──────── Records to process ────────

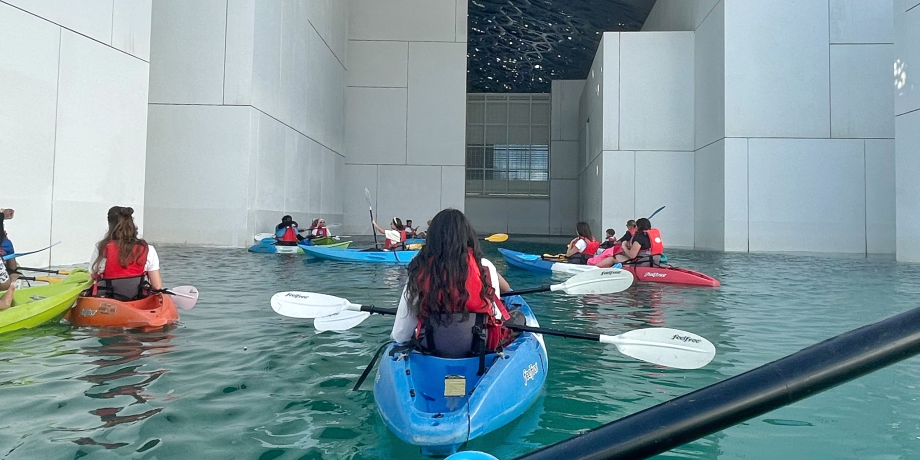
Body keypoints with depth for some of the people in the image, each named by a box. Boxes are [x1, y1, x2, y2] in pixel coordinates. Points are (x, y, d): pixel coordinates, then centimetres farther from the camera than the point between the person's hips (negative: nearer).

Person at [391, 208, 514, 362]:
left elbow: (398, 336, -4)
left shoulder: (419, 271, -6)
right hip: (479, 348, -2)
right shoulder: (485, 267, -8)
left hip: (432, 349, 3)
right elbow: (496, 314, 1)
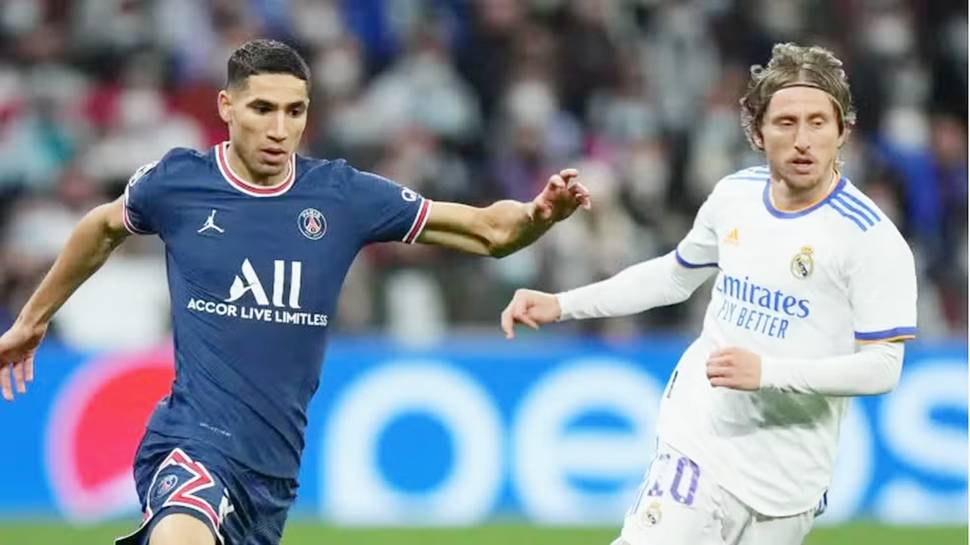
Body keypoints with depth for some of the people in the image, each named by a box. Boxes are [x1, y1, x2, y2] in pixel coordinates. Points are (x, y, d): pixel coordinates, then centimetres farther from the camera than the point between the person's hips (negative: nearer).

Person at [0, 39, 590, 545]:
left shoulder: (342, 195, 1)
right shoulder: (178, 183, -2)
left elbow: (489, 230, 3)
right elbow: (103, 229, 21)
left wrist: (539, 213, -19)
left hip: (275, 465, 4)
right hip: (194, 437, -4)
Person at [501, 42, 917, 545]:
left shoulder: (872, 238, -13)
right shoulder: (735, 195, 5)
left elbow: (882, 367, -16)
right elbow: (676, 276, 22)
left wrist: (767, 371, -26)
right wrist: (561, 305, 15)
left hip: (786, 479, -3)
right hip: (696, 442, 3)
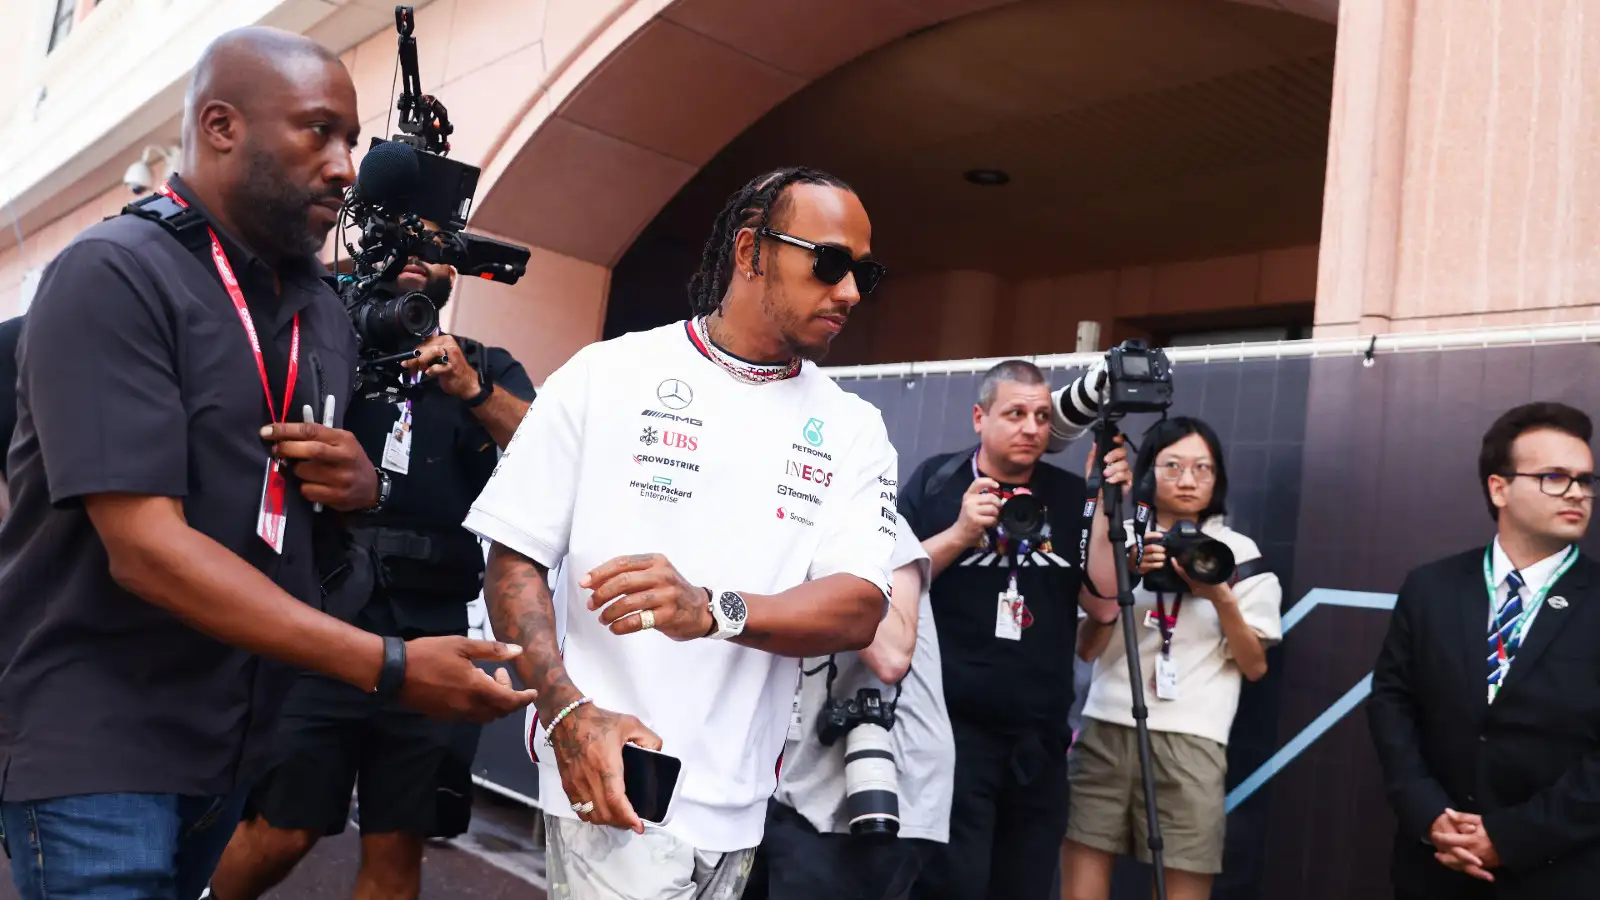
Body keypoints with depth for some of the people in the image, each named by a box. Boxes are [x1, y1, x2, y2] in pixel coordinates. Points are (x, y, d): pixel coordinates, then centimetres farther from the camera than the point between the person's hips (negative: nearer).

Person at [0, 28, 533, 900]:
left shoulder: (323, 312, 8)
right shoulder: (112, 275, -16)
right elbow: (143, 545, -24)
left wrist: (359, 488, -8)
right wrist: (391, 666, -29)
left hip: (236, 734, 7)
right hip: (94, 740, -7)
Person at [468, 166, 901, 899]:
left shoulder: (853, 430, 3)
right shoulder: (606, 374, -4)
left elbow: (859, 608, -8)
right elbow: (515, 558, -4)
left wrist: (712, 611, -25)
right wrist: (569, 710, -18)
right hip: (616, 781, -3)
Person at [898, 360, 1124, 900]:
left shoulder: (1071, 497, 7)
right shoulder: (935, 482, -1)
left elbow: (1102, 607, 2)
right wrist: (961, 532, -17)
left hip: (1039, 738, 4)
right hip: (951, 726, -4)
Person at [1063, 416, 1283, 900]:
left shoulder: (1240, 554, 6)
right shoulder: (1120, 540, 8)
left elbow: (1255, 666, 5)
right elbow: (1086, 649, 3)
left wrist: (1220, 597, -9)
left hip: (1189, 741, -1)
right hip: (1104, 731, 1)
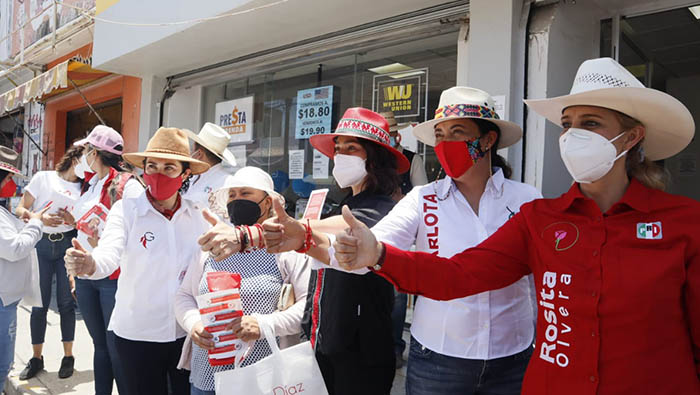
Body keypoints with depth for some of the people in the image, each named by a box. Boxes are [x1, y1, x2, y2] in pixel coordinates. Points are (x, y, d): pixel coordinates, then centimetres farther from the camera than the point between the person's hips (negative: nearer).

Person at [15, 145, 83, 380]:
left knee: (66, 302, 2)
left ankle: (68, 356, 14)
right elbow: (20, 210, 1)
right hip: (41, 244, -1)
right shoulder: (43, 178, 4)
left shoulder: (83, 189, 10)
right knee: (39, 303, 3)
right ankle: (36, 358, 18)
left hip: (67, 244, 1)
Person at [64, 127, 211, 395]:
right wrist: (89, 264, -44)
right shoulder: (126, 208, -9)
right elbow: (109, 254, -25)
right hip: (136, 335, -2)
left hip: (189, 333, 2)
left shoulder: (198, 214, -3)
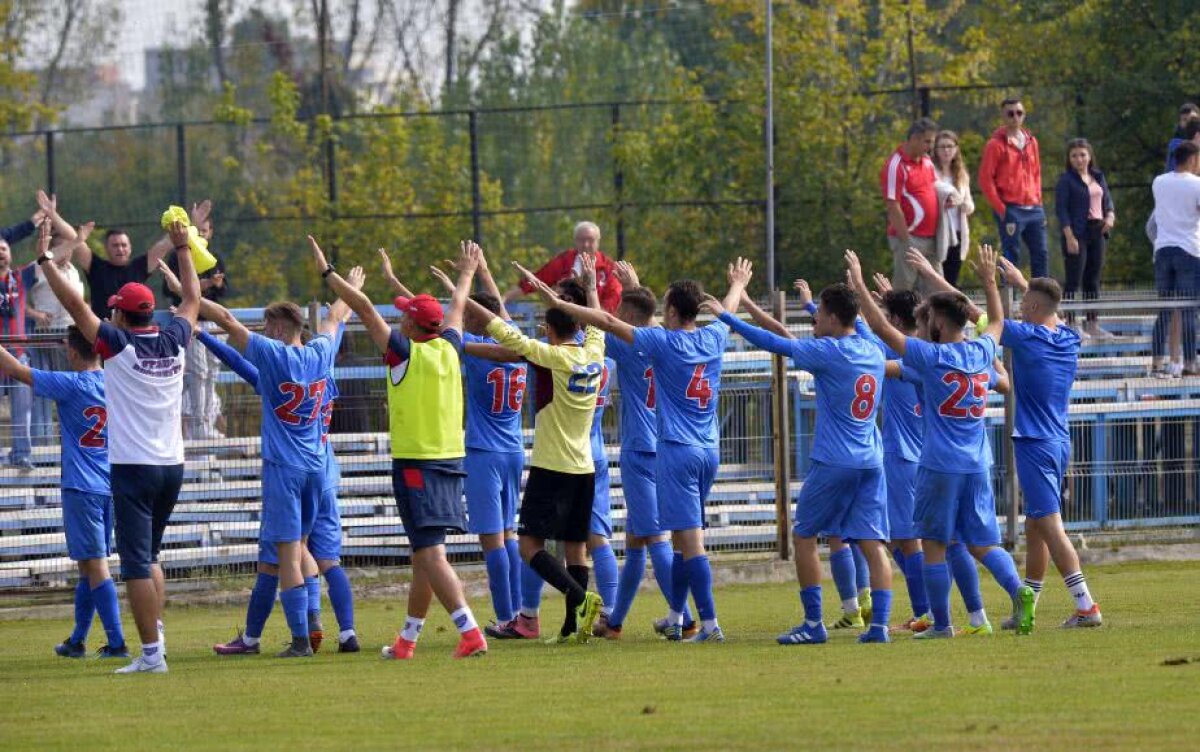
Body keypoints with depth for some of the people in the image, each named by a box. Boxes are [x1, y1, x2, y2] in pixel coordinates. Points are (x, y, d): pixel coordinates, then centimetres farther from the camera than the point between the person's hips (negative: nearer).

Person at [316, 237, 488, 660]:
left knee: (430, 554, -13)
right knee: (425, 554, 15)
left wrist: (327, 272, 3)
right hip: (450, 460, 7)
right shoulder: (449, 349, 6)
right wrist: (467, 274, 44)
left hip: (415, 462, -7)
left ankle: (470, 632, -26)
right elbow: (457, 309, 26)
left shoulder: (404, 352, -9)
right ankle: (408, 639, 24)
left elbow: (364, 308, -5)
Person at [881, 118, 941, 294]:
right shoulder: (896, 166, -14)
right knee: (903, 287, -5)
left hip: (931, 238, 8)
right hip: (910, 238, -8)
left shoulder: (927, 161, 11)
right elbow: (893, 207, -17)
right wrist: (906, 242, -18)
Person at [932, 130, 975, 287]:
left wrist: (960, 202, -9)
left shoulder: (961, 175, 15)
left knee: (952, 281, 7)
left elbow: (970, 207, 11)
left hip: (957, 234, 6)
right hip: (938, 235, -6)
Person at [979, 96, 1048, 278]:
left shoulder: (1031, 141, 14)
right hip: (1011, 209, -6)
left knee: (1040, 254, 6)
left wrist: (1038, 200, 11)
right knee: (1012, 256, -6)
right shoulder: (996, 144, -5)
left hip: (1034, 209, 6)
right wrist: (1000, 208, -11)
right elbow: (985, 179, -7)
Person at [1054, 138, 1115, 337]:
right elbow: (1061, 209, -10)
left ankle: (1092, 324, 14)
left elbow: (1108, 201, 18)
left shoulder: (1098, 177, 13)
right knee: (1074, 280, -8)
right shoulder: (1066, 179, -5)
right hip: (1077, 234, -6)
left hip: (1097, 232, 6)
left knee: (1093, 280, 9)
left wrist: (1110, 217, -5)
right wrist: (1070, 237, -17)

────────

The task: Can you rewrite all of the material above with each "Person at" changed to "Figure at", keeping everything else the same and leaving out the pictures?

Solution below:
Body keypoints with depth for some of the people in the image, each named by a box. Boxes are [x1, y1, x2, y2] in pixel coordinates. Points are (x, y, d): pixel coordinates, then centimetres farther from the camera than the point between the person's hips (negative: nearer).

Figure at [391, 208, 514, 362]:
left elbow: (398, 336, -4)
left shoulder: (419, 271, -6)
right hip: (479, 348, -2)
right shoulder: (485, 267, -8)
left hip: (432, 349, 3)
right elbow: (496, 314, 1)
Body keypoints with depth for some of the people in the image, each named by a box. Boxes are [x1, y1, x2, y2] in pixel coordinates. Points are (x, y, d): pixel coordinates, then centimetres farther from the camera than the point between the person's hips (negative: nearer).

Figure at [0, 39, 590, 545]:
left shoulder: (342, 195, 1)
right shoulder: (178, 183, -2)
left elbow: (489, 230, 3)
right elbow: (103, 229, 21)
left wrist: (539, 213, -19)
left hip: (275, 465, 4)
right hip: (194, 437, -4)
Figure at [501, 42, 917, 545]:
left shoulder: (872, 238, -13)
right shoulder: (735, 195, 5)
left elbow: (882, 367, -16)
right elbow: (676, 276, 22)
left wrist: (767, 371, -26)
right wrist: (561, 305, 15)
left hip: (786, 479, -3)
right hip: (696, 442, 3)
Body keypoints with depth for some of the people in the image, each named by a box. Boxes are [x1, y1, x2, y2] in pixel coordinates. Points are (x, y, d): pixel coordinates, then centimetres farther from the camera than the point between the person's hips (negative: nearer).

Figure at [0, 28, 533, 900]:
left shoulder: (323, 312, 8)
right shoulder: (112, 275, -16)
right elbow: (143, 545, -24)
left wrist: (359, 488, -8)
right wrist: (391, 666, -29)
left hip: (236, 734, 7)
right hip: (94, 740, -7)
Figure at [468, 166, 901, 899]:
left shoulder: (853, 430, 3)
right shoulder: (606, 374, -4)
left elbow: (859, 608, -8)
right elbow: (515, 558, -4)
left wrist: (712, 611, -25)
right wrist: (569, 710, -18)
right hip: (616, 781, -3)
Figure at [898, 360, 1124, 900]:
left shoulder: (1071, 497, 7)
right shoulder: (935, 482, -1)
left elbow: (1102, 607, 2)
right wrist: (961, 532, -17)
left hip: (1039, 738, 4)
right hip: (951, 726, -4)
Figure at [1063, 416, 1283, 900]:
left shoulder: (1240, 554, 6)
right shoulder: (1120, 540, 8)
left elbow: (1255, 666, 5)
right elbow: (1086, 649, 3)
left wrist: (1220, 597, -9)
left hip: (1189, 741, -1)
right hip: (1104, 731, 1)
Body keypoints with depth for some of the people in the image, each named by a box. Boxes are [x1, y1, x2, y2] in pixel coordinates. Points are (x, y, d): pixel coordinates, then centimetres farther from the camera than the point between the person's hips (negative: nearer).

Figure at [15, 145, 83, 380]:
left knee: (66, 302, 2)
left ankle: (68, 356, 14)
right elbow: (20, 210, 1)
right hip: (41, 244, -1)
right shoulder: (43, 178, 4)
left shoulder: (83, 189, 10)
right knee: (39, 303, 3)
right ankle: (36, 358, 18)
left hip: (67, 244, 1)
Figure at [64, 127, 211, 395]:
right wrist: (89, 264, -44)
right shoulder: (126, 208, -9)
right elbow: (109, 254, -25)
right hip: (136, 335, -2)
left hip: (189, 333, 2)
left shoulder: (198, 214, -3)
Body keypoints with depth for some of the people in the image, each named by a box. Boxes are [x1, y1, x2, y2] in pixel coordinates. Points are (x, y, d): pixel coordinates, then centimetres farther from the camera than the point between the person's hips (negative: nearer).

Figure at [316, 237, 488, 660]:
left knee: (430, 554, -13)
right knee: (425, 554, 15)
left wrist: (327, 272, 3)
right hip: (450, 460, 7)
right shoulder: (449, 349, 6)
right wrist: (467, 274, 44)
left hip: (415, 462, -7)
left ankle: (470, 632, -26)
right elbow: (457, 309, 26)
left shoulder: (404, 352, -9)
right ankle: (408, 639, 24)
left elbow: (364, 308, -5)
Figure at [881, 118, 941, 294]:
right shoulder: (896, 166, -14)
right knee: (903, 287, -5)
left hip: (931, 238, 8)
right hip: (910, 238, -8)
left shoulder: (927, 161, 11)
right elbow: (893, 207, -17)
right wrist: (906, 242, -18)
Figure at [932, 130, 975, 287]:
left wrist: (960, 202, -9)
left shoulder: (961, 175, 15)
left knee: (952, 281, 7)
left elbow: (970, 207, 11)
left hip: (957, 234, 6)
right hip: (938, 235, -6)
Figure at [979, 96, 1048, 278]:
left shoulder: (1031, 141, 14)
right hip: (1011, 209, -6)
left knee: (1040, 254, 6)
left wrist: (1038, 200, 11)
right knee: (1012, 256, -6)
right shoulder: (996, 144, -5)
left hip: (1034, 209, 6)
right wrist: (1000, 208, -11)
right elbow: (985, 179, -7)
Figure at [1054, 138, 1115, 337]:
right elbow: (1061, 209, -10)
left ankle: (1092, 324, 14)
left elbow: (1108, 201, 18)
left shoulder: (1098, 177, 13)
right knee: (1074, 280, -8)
right shoulder: (1066, 179, -5)
right hip: (1077, 234, -6)
left hip: (1097, 232, 6)
left knee: (1093, 280, 9)
left wrist: (1110, 217, -5)
right wrist: (1070, 237, -17)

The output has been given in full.